- [Aim of the exercise]:
Copy out the rows below word for word, from the very first line through the line that contains "以上讲述了指导思想和方法论，具体需要怎么操作呢？", with both ends included. Leave the pictures out.

- [Dataset records]:
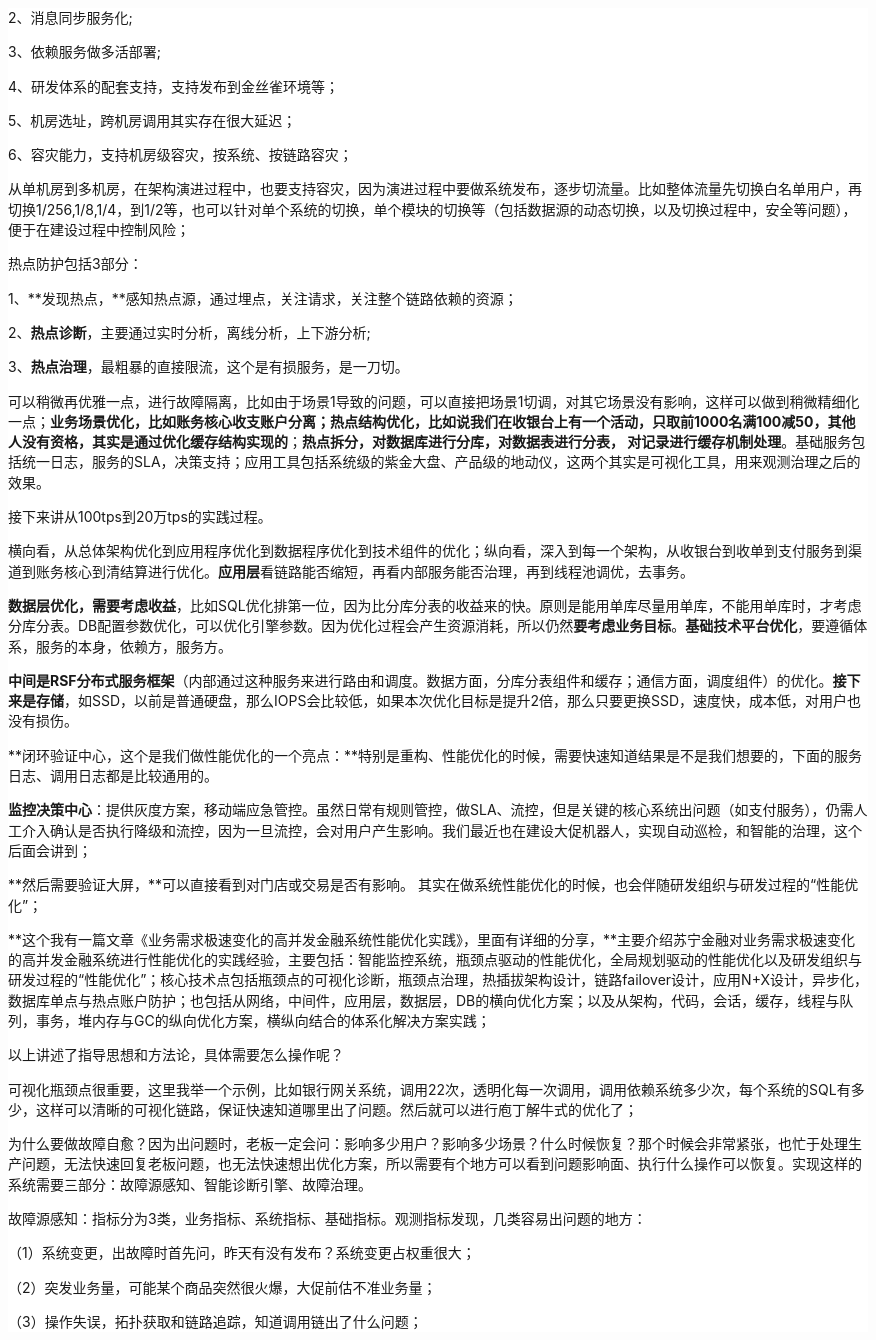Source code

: 2、消息同步服务化;

3、依赖服务做多活部署;

4、研发体系的配套支持，支持发布到金丝雀环境等；

5、机房选址，跨机房调用其实存在很大延迟；

6、容灾能力，支持机房级容灾，按系统、按链路容灾；

从单机房到多机房，在架构演进过程中，也要支持容灾，因为演进过程中要做系统发布，逐步切流量。比如整体流量先切换白名单用户，再切换1/256,1/8,1/4，到1/2等，也可以针对单个系统的切换，单个模块的切换等（包括数据源的动态切换，以及切换过程中，安全等问题），便于在建设过程中控制风险；

热点防护包括3部分：

1、**发现热点，**感知热点源，通过埋点，关注请求，关注整个链路依赖的资源；

2、**热点诊断**，主要通过实时分析，离线分析，上下游分析;

3、**热点治理**，最粗暴的直接限流，这个是有损服务，是一刀切。

可以稍微再优雅一点，进行故障隔离，比如由于场景1导致的问题，可以直接把场景1切调，对其它场景没有影响，这样可以做到稍微精细化一点；**业务场景优化，比如账务核心收支账户分离；热点结构优化，**比如说我们在收银台上有一个活动，只取前1000名满100减50，其他人没有资格，其实是通过**优化缓存结构实现的**；**热点拆分，对数据库进行分库，对数据表进行分表， 对记录进行缓存机制处理**。基础服务包括统一日志，服务的SLA，决策支持；应用工具包括系统级的紫金大盘、产品级的地动仪，这两个其实是可视化工具，用来观测治理之后的效果。

接下来讲从100tps到20万tps的实践过程。

横向看，从总体架构优化到应用程序优化到数据程序优化到技术组件的优化；纵向看，深入到每一个架构，从收银台到收单到支付服务到渠道到账务核心到清结算进行优化。**应用层**看链路能否缩短，再看内部服务能否治理，再到线程池调优，去事务。

**数据层优化，需要考虑收益**，比如SQL优化排第一位，因为比分库分表的收益来的快。原则是能用单库尽量用单库，不能用单库时，才考虑分库分表。DB配置参数优化，可以优化引擎参数。因为优化过程会产生资源消耗，所以仍然**要考虑业务目标**。**基础技术平台优化**，要遵循体系，服务的本身，依赖方，服务方。

**中间是RSF分布式服务框架**（内部通过这种服务来进行路由和调度。数据方面，分库分表组件和缓存；通信方面，调度组件）的优化。**接下来是存储**，如SSD，以前是普通硬盘，那么IOPS会比较低，如果本次优化目标是提升2倍，那么只要更换SSD，速度快，成本低，对用户也没有损伤。

**闭环验证中心，这个是我们做性能优化的一个亮点：**特别是重构、性能优化的时候，需要快速知道结果是不是我们想要的，下面的服务日志、调用日志都是比较通用的。

**监控决策中心**：提供灰度方案，移动端应急管控。虽然日常有规则管控，做SLA、流控，但是关键的核心系统出问题（如支付服务），仍需人工介入确认是否执行降级和流控，因为一旦流控，会对用户产生影响。我们最近也在建设大促机器人，实现自动巡检，和智能的治理，这个后面会讲到；

**然后需要验证大屏，**可以直接看到对门店或交易是否有影响。 其实在做系统性能优化的时候，也会伴随研发组织与研发过程的“性能优化”；

**这个我有一篇文章《业务需求极速变化的高并发金融系统性能优化实践》，里面有详细的分享，**主要介绍苏宁金融对业务需求极速变化的高并发金融系统进行性能优化的实践经验，主要包括：智能监控系统，瓶颈点驱动的性能优化，全局规划驱动的性能优化以及研发组织与研发过程的“性能优化”；核心技术点包括瓶颈点的可视化诊断，瓶颈点治理，热插拔架构设计，链路failover设计，应用N+X设计，异步化，数据库单点与热点账户防护；也包括从网络，中间件，应用层，数据层，DB的横向优化方案；以及从架构，代码，会话，缓存，线程与队列，事务，堆内存与GC的纵向优化方案，横纵向结合的体系化解决方案实践；

以上讲述了指导思想和方法论，具体需要怎么操作呢？

可视化瓶颈点很重要，这里我举一个示例，比如银行网关系统，调用22次，透明化每一次调用，调用依赖系统多少次，每个系统的SQL有多少，这样可以清晰的可视化链路，保证快速知道哪里出了问题。然后就可以进行庖丁解牛式的优化了；

为什么要做故障自愈？因为出问题时，老板一定会问：影响多少用户？影响多少场景？什么时候恢复？那个时候会非常紧张，也忙于处理生产问题，无法快速回复老板问题，也无法快速想出优化方案，所以需要有个地方可以看到问题影响面、执行什么操作可以恢复。实现这样的系统需要三部分：故障源感知、智能诊断引擎、故障治理。

故障源感知：指标分为3类，业务指标、系统指标、基础指标。观测指标发现，几类容易出问题的地方：

（1）系统变更，出故障时首先问，昨天有没有发布？系统变更占权重很大；

（2）突发业务量，可能某个商品突然很火爆，大促前估不准业务量；

（3）操作失误，拓扑获取和链路追踪，知道调用链出了什么问题；
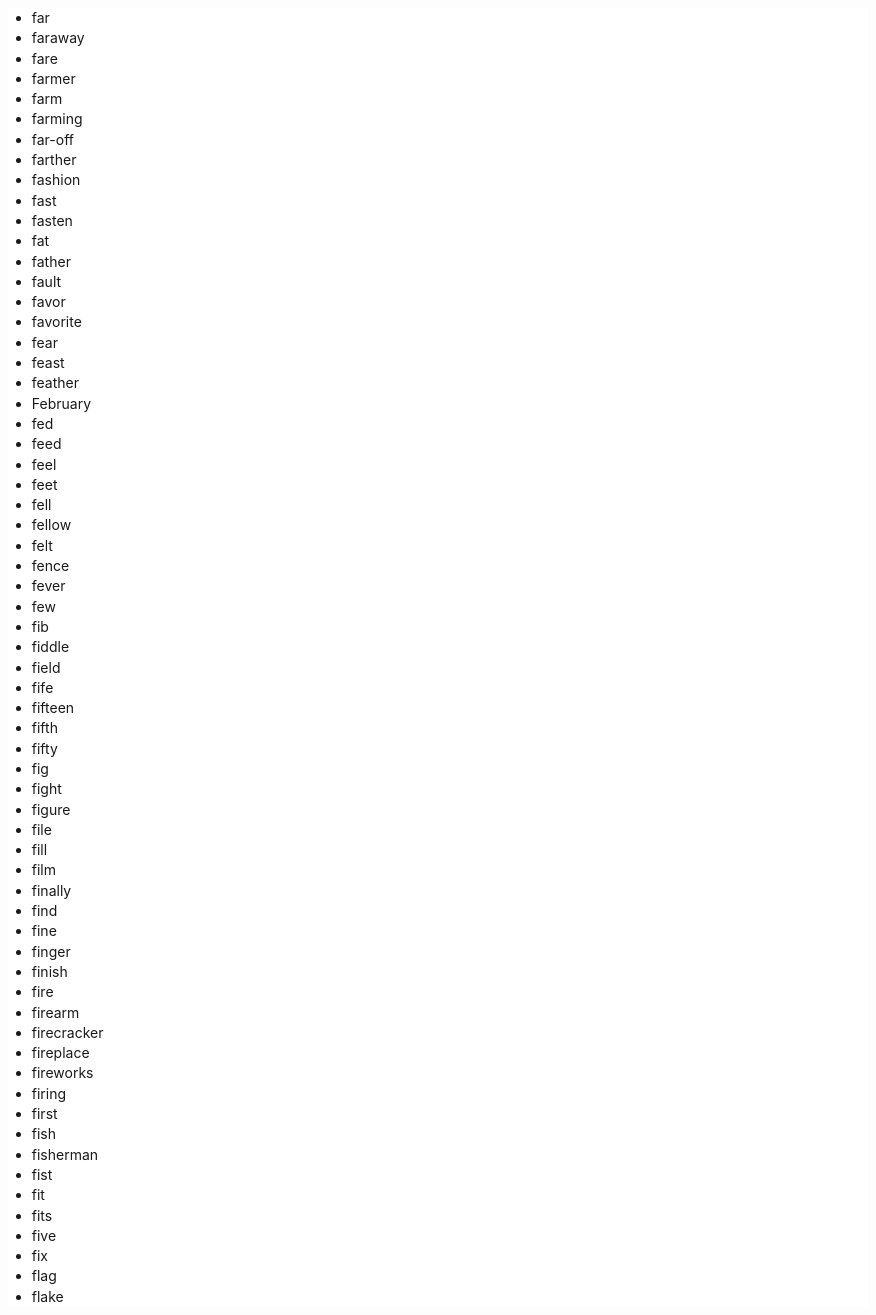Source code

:   * far
  * faraway
  * fare
  * farmer
  * farm
  * farming
  * far-off
  * farther
  * fashion
  * fast
  * fasten
  * fat
  * father
  * fault
  * favor
  * favorite
  * fear
  * feast
  * feather
  * February
  * fed
  * feed
  * feel
  * feet
  * fell
  * fellow
  * felt
  * fence
  * fever
  * few
  * fib
  * fiddle
  * field
  * fife
  * fifteen
  * fifth
  * fifty
  * fig
  * fight
  * figure
  * file
  * fill
  * film
  * finally
  * find
  * fine
  * finger
  * finish
  * fire
  * firearm
  * firecracker
  * fireplace
  * fireworks
  * firing
  * first
  * fish
  * fisherman
  * fist
  * fit
  * fits
  * five
  * fix
  * flag
  * flake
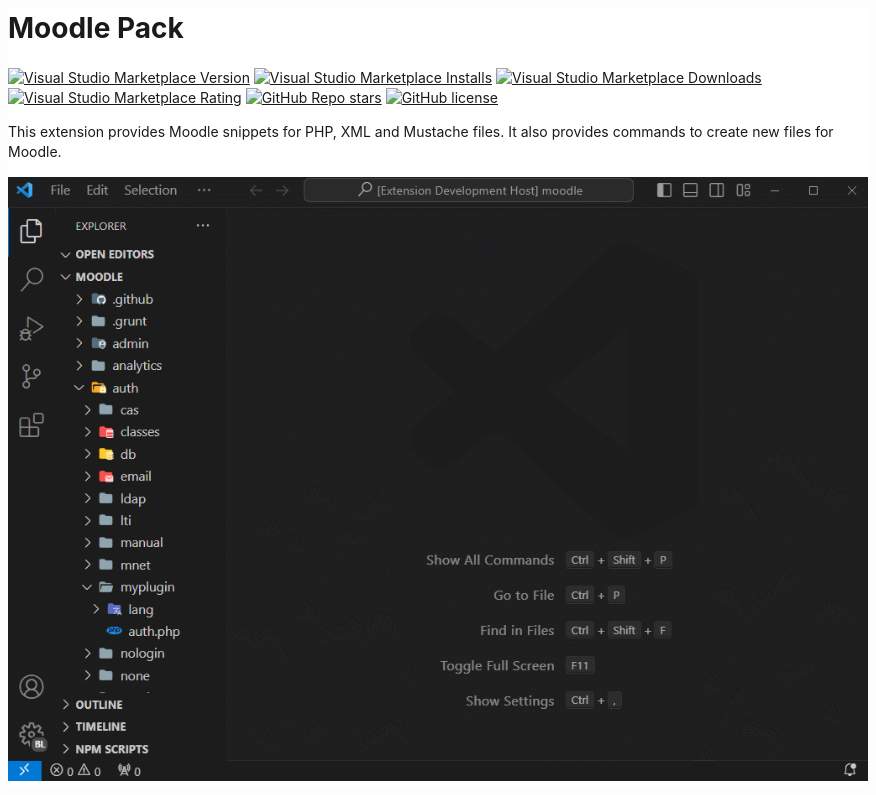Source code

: # Moodle Pack

[![Visual Studio Marketplace Version](https://img.shields.io/visual-studio-marketplace/v/imgildev.vscode-moodle-snippets?style=for-the-badge&label=VS%20Marketplace&logo=visual-studio-code)](https://marketplace.visualstudio.com/items?itemName=imgildev.vscode-moodle-snippets)
[![Visual Studio Marketplace Installs](https://img.shields.io/visual-studio-marketplace/i/imgildev.vscode-moodle-snippets?style=for-the-badge&logo=visual-studio-code)](https://marketplace.visualstudio.com/items?itemName=imgildev.vscode-moodle-snippets)
[![Visual Studio Marketplace Downloads](https://img.shields.io/visual-studio-marketplace/d/imgildev.vscode-moodle-snippets?style=for-the-badge&logo=visual-studio-code)](https://marketplace.visualstudio.com/items?itemName=imgildev.vscode-moodle-snippets)
[![Visual Studio Marketplace Rating](https://img.shields.io/visual-studio-marketplace/r/imgildev.vscode-moodle-snippets?style=for-the-badge&logo=visual-studio-code)](https://marketplace.visualstudio.com/items?itemName=imgildev.vscode-moodle-snippets&ssr=false#review-details)
[![GitHub Repo stars](https://img.shields.io/github/stars/ManuelGil/vscode-moodle-snippets?style=for-the-badge&logo=github)](https://github.com/ManuelGil/vscode-moodle-snippets)
[![GitHub license](https://img.shields.io/github/license/ManuelGil/vscode-moodle-snippets?style=for-the-badge&logo=github)](https://github.com/ManuelGil/vscode-moodle-snippets/blob/main/LICENSE)

This extension provides Moodle snippets for PHP, XML and Mustache files. It also provides commands to create new files for Moodle.

![demo](https://raw.githubusercontent.com/ManuelGil/vscode-moodle-snippets/main/images/demo.gif)
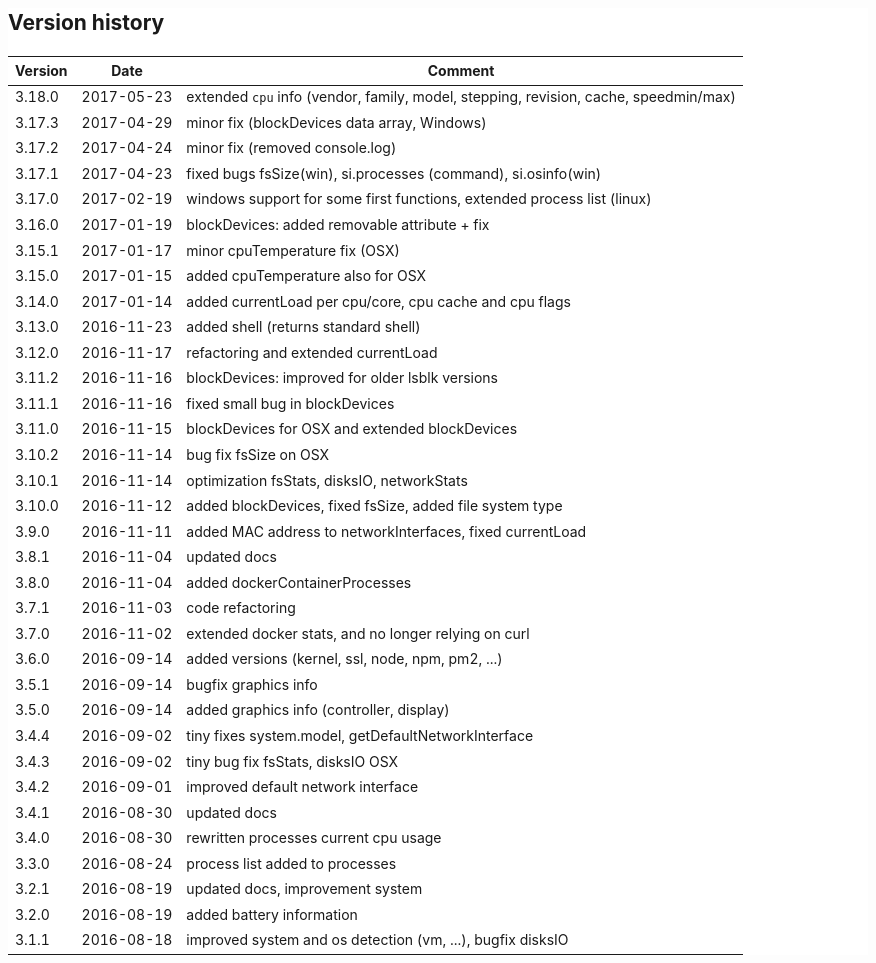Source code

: ## Version history

| Version        | Date           | Comment  |
| -------------- | -------------- | -------- |
| 3.18.0         | 2017-05-23     | extended `cpu` info (vendor, family, model, stepping, revision, cache, speedmin/max) |
| 3.17.3         | 2017-04-29     | minor fix (blockDevices data array, Windows) |
| 3.17.2         | 2017-04-24     | minor fix (removed console.log) |
| 3.17.1         | 2017-04-23     | fixed bugs fsSize(win), si.processes (command), si.osinfo(win) |
| 3.17.0         | 2017-02-19     | windows support for some first functions, extended process list (linux)|
| 3.16.0         | 2017-01-19     | blockDevices: added removable attribute + fix |
| 3.15.1         | 2017-01-17     | minor cpuTemperature fix (OSX) |
| 3.15.0         | 2017-01-15     | added cpuTemperature also for OSX |
| 3.14.0         | 2017-01-14     | added currentLoad per cpu/core, cpu cache and cpu flags |
| 3.13.0         | 2016-11-23     | added shell (returns standard shell) |
| 3.12.0         | 2016-11-17     | refactoring and extended currentLoad |
| 3.11.2         | 2016-11-16     | blockDevices: improved for older lsblk versions |
| 3.11.1         | 2016-11-16     | fixed small bug in blockDevices |
| 3.11.0         | 2016-11-15     | blockDevices for OSX and extended blockDevices |
| 3.10.2         | 2016-11-14     | bug fix fsSize on OSX |
| 3.10.1         | 2016-11-14     | optimization fsStats, disksIO, networkStats |
| 3.10.0         | 2016-11-12     | added blockDevices, fixed fsSize, added file system type |
| 3.9.0          | 2016-11-11     | added MAC address to networkInterfaces, fixed currentLoad |
| 3.8.1          | 2016-11-04     | updated docs |
| 3.8.0          | 2016-11-04     | added dockerContainerProcesses |
| 3.7.1          | 2016-11-03     | code refactoring |
| 3.7.0          | 2016-11-02     | extended docker stats, and no longer relying on curl |
| 3.6.0          | 2016-09-14     | added versions (kernel, ssl, node, npm, pm2, ...) |
| 3.5.1          | 2016-09-14     | bugfix graphics info |
| 3.5.0          | 2016-09-14     | added graphics info (controller, display) |
| 3.4.4          | 2016-09-02     | tiny fixes system.model, getDefaultNetworkInterface |
| 3.4.3          | 2016-09-02     | tiny bug fix fsStats, disksIO OSX |
| 3.4.2          | 2016-09-01     | improved default network interface |
| 3.4.1          | 2016-08-30     | updated docs |
| 3.4.0          | 2016-08-30     | rewritten processes current cpu usage |
| 3.3.0          | 2016-08-24     | process list added to processes |
| 3.2.1          | 2016-08-19     | updated docs, improvement system |
| 3.2.0          | 2016-08-19     | added battery information |
| 3.1.1          | 2016-08-18     | improved system and os detection (vm, ...), bugfix disksIO |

- [Answer to the problem]:
Source code

: 2、消息同步服务化;

3、依赖服务做多活部署;

4、研发体系的配套支持，支持发布到金丝雀环境等；

5、机房选址，跨机房调用其实存在很大延迟；

6、容灾能力，支持机房级容灾，按系统、按链路容灾；

从单机房到多机房，在架构演进过程中，也要支持容灾，因为演进过程中要做系统发布，逐步切流量。比如整体流量先切换白名单用户，再切换1/256,1/8,1/4，到1/2等，也可以针对单个系统的切换，单个模块的切换等（包括数据源的动态切换，以及切换过程中，安全等问题），便于在建设过程中控制风险；

热点防护包括3部分：

1、**发现热点，**感知热点源，通过埋点，关注请求，关注整个链路依赖的资源；

2、**热点诊断**，主要通过实时分析，离线分析，上下游分析;

3、**热点治理**，最粗暴的直接限流，这个是有损服务，是一刀切。

可以稍微再优雅一点，进行故障隔离，比如由于场景1导致的问题，可以直接把场景1切调，对其它场景没有影响，这样可以做到稍微精细化一点；**业务场景优化，比如账务核心收支账户分离；热点结构优化，**比如说我们在收银台上有一个活动，只取前1000名满100减50，其他人没有资格，其实是通过**优化缓存结构实现的**；**热点拆分，对数据库进行分库，对数据表进行分表， 对记录进行缓存机制处理**。基础服务包括统一日志，服务的SLA，决策支持；应用工具包括系统级的紫金大盘、产品级的地动仪，这两个其实是可视化工具，用来观测治理之后的效果。

接下来讲从100tps到20万tps的实践过程。

横向看，从总体架构优化到应用程序优化到数据程序优化到技术组件的优化；纵向看，深入到每一个架构，从收银台到收单到支付服务到渠道到账务核心到清结算进行优化。**应用层**看链路能否缩短，再看内部服务能否治理，再到线程池调优，去事务。

**数据层优化，需要考虑收益**，比如SQL优化排第一位，因为比分库分表的收益来的快。原则是能用单库尽量用单库，不能用单库时，才考虑分库分表。DB配置参数优化，可以优化引擎参数。因为优化过程会产生资源消耗，所以仍然**要考虑业务目标**。**基础技术平台优化**，要遵循体系，服务的本身，依赖方，服务方。

**中间是RSF分布式服务框架**（内部通过这种服务来进行路由和调度。数据方面，分库分表组件和缓存；通信方面，调度组件）的优化。**接下来是存储**，如SSD，以前是普通硬盘，那么IOPS会比较低，如果本次优化目标是提升2倍，那么只要更换SSD，速度快，成本低，对用户也没有损伤。

**闭环验证中心，这个是我们做性能优化的一个亮点：**特别是重构、性能优化的时候，需要快速知道结果是不是我们想要的，下面的服务日志、调用日志都是比较通用的。

**监控决策中心**：提供灰度方案，移动端应急管控。虽然日常有规则管控，做SLA、流控，但是关键的核心系统出问题（如支付服务），仍需人工介入确认是否执行降级和流控，因为一旦流控，会对用户产生影响。我们最近也在建设大促机器人，实现自动巡检，和智能的治理，这个后面会讲到；

**然后需要验证大屏，**可以直接看到对门店或交易是否有影响。 其实在做系统性能优化的时候，也会伴随研发组织与研发过程的“性能优化”；

**这个我有一篇文章《业务需求极速变化的高并发金融系统性能优化实践》，里面有详细的分享，**主要介绍苏宁金融对业务需求极速变化的高并发金融系统进行性能优化的实践经验，主要包括：智能监控系统，瓶颈点驱动的性能优化，全局规划驱动的性能优化以及研发组织与研发过程的“性能优化”；核心技术点包括瓶颈点的可视化诊断，瓶颈点治理，热插拔架构设计，链路failover设计，应用N+X设计，异步化，数据库单点与热点账户防护；也包括从网络，中间件，应用层，数据层，DB的横向优化方案；以及从架构，代码，会话，缓存，线程与队列，事务，堆内存与GC的纵向优化方案，横纵向结合的体系化解决方案实践；

以上讲述了指导思想和方法论，具体需要怎么操作呢？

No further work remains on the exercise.